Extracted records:
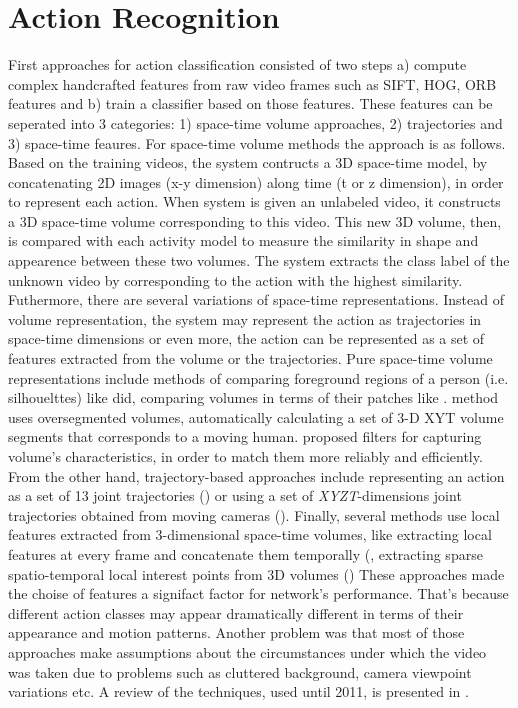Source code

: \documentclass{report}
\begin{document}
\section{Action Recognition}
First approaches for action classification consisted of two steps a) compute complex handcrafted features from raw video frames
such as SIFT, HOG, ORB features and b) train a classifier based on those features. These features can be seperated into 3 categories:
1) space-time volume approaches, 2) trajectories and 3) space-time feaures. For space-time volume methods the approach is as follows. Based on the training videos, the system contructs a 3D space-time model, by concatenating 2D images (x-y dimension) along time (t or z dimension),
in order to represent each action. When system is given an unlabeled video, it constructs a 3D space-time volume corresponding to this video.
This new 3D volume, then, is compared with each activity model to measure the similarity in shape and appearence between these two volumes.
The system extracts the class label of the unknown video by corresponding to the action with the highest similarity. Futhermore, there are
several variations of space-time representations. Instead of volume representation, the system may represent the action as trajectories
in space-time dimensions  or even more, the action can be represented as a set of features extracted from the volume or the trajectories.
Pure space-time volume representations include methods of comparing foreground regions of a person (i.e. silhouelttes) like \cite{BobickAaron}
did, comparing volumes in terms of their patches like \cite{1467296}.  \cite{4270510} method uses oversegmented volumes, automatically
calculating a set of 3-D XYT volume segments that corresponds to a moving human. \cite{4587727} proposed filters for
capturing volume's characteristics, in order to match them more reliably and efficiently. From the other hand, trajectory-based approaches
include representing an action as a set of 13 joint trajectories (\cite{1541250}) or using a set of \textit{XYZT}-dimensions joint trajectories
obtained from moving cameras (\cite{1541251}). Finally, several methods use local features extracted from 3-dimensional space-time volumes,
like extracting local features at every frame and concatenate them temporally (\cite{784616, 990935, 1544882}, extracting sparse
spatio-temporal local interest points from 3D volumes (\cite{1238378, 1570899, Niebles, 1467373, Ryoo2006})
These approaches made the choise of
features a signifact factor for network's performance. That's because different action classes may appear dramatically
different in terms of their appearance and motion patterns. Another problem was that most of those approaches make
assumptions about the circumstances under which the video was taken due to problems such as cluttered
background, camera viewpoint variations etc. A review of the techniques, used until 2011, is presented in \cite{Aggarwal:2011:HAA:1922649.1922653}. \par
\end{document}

==

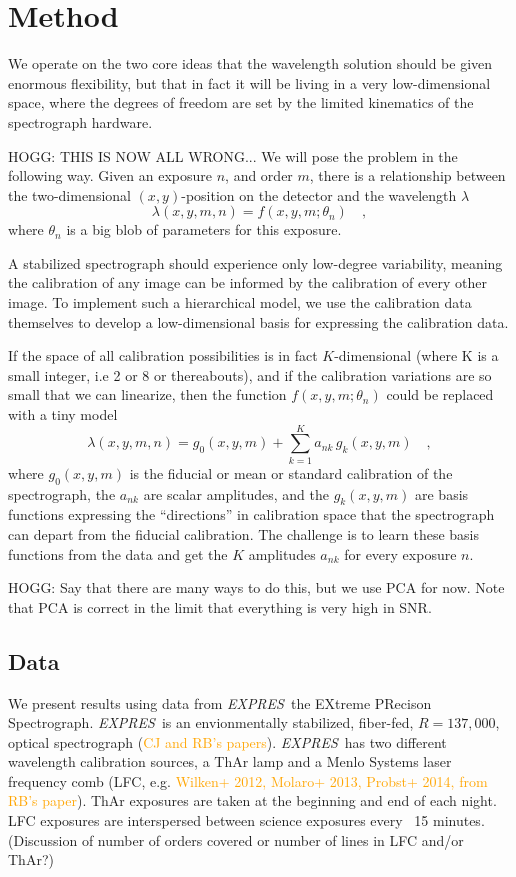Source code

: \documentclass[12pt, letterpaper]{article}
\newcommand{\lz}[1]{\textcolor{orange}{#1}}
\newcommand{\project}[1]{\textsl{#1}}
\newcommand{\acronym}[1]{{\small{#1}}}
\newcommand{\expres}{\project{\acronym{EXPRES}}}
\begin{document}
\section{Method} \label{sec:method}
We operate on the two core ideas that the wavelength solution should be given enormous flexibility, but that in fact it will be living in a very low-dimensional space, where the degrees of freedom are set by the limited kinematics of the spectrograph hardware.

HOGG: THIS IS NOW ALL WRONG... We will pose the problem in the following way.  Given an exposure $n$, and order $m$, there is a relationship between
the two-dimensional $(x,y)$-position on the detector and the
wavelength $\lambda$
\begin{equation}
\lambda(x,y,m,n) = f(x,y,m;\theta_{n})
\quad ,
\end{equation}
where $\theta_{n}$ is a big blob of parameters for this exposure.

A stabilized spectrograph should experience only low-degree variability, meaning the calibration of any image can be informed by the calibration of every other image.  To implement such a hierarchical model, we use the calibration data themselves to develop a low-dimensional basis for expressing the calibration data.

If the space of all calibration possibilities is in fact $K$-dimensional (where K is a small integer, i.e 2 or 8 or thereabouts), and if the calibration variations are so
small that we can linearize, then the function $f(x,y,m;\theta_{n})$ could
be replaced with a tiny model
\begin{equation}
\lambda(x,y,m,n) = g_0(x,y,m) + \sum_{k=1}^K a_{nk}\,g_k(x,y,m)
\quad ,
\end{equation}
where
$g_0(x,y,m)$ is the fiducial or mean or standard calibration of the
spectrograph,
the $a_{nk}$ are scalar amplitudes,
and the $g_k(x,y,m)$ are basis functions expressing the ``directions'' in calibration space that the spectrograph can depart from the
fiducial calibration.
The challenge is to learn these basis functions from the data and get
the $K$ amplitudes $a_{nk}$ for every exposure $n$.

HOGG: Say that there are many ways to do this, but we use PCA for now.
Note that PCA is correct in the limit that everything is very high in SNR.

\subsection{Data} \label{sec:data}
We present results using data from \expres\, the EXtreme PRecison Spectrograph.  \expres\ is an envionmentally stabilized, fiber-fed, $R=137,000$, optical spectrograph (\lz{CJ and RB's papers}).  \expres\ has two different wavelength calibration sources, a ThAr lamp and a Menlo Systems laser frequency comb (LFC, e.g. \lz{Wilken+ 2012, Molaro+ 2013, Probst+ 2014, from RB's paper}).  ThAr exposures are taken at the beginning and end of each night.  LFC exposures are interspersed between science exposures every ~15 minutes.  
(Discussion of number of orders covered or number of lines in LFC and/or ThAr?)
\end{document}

---

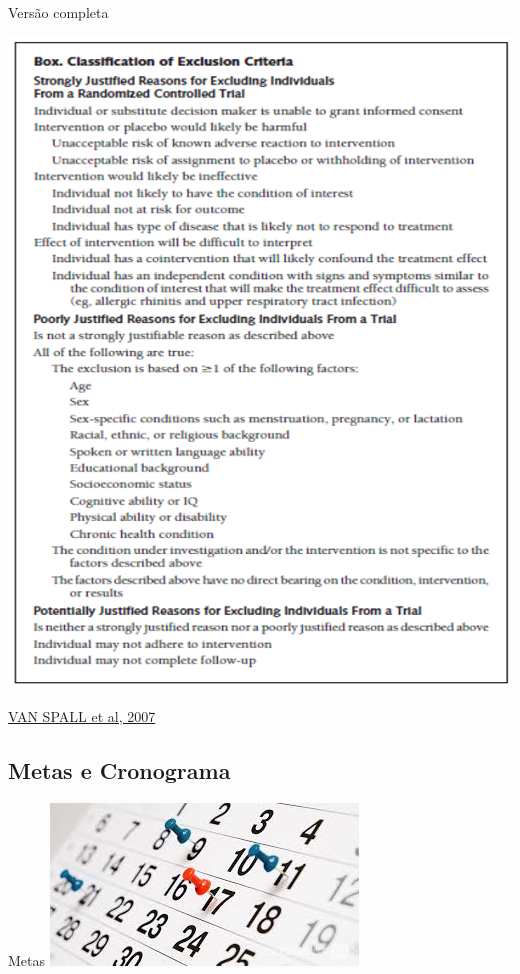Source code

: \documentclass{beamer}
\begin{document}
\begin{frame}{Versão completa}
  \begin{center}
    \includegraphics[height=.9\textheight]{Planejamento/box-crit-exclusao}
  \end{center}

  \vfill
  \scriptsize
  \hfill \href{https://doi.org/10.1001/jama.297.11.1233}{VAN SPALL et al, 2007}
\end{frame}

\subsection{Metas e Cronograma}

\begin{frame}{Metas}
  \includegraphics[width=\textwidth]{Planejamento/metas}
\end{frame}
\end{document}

Exercise: Within the data above, the span starting at the line containing "the two-dimensional $(x,y)$-position" and ending at the line containing "We present results" is to be retyped exactly, with no other lines.

Answer space:
the two-dimensional $(x,y)$-position on the detector and the
wavelength $\lambda$
\begin{equation}
\lambda(x,y,m,n) = f(x,y,m;\theta_{n})
\quad ,
\end{equation}
where $\theta_{n}$ is a big blob of parameters for this exposure.

A stabilized spectrograph should experience only low-degree variability, meaning the calibration of any image can be informed by the calibration of every other image.  To implement such a hierarchical model, we use the calibration data themselves to develop a low-dimensional basis for expressing the calibration data.

If the space of all calibration possibilities is in fact $K$-dimensional (where K is a small integer, i.e 2 or 8 or thereabouts), and if the calibration variations are so
small that we can linearize, then the function $f(x,y,m;\theta_{n})$ could
be replaced with a tiny model
\begin{equation}
\lambda(x,y,m,n) = g_0(x,y,m) + \sum_{k=1}^K a_{nk}\,g_k(x,y,m)
\quad ,
\end{equation}
where
$g_0(x,y,m)$ is the fiducial or mean or standard calibration of the
spectrograph,
the $a_{nk}$ are scalar amplitudes,
and the $g_k(x,y,m)$ are basis functions expressing the ``directions'' in calibration space that the spectrograph can depart from the
fiducial calibration.
The challenge is to learn these basis functions from the data and get
the $K$ amplitudes $a_{nk}$ for every exposure $n$.

HOGG: Say that there are many ways to do this, but we use PCA for now.
Note that PCA is correct in the limit that everything is very high in SNR.

\subsection{Data} \label{sec:data}
We present results using data from \expres\, the EXtreme PRecison Spectrograph.  \expres\ is an envionmentally stabilized, fiber-fed, $R=137,000$, optical spectrograph (\lz{CJ and RB's papers}).  \expres\ has two different wavelength calibration sources, a ThAr lamp and a Menlo Systems laser frequency comb (LFC, e.g. \lz{Wilken+ 2012, Molaro+ 2013, Probst+ 2014, from RB's paper}).  ThAr exposures are taken at the beginning and end of each night.  LFC exposures are interspersed between science exposures every ~15 minutes.  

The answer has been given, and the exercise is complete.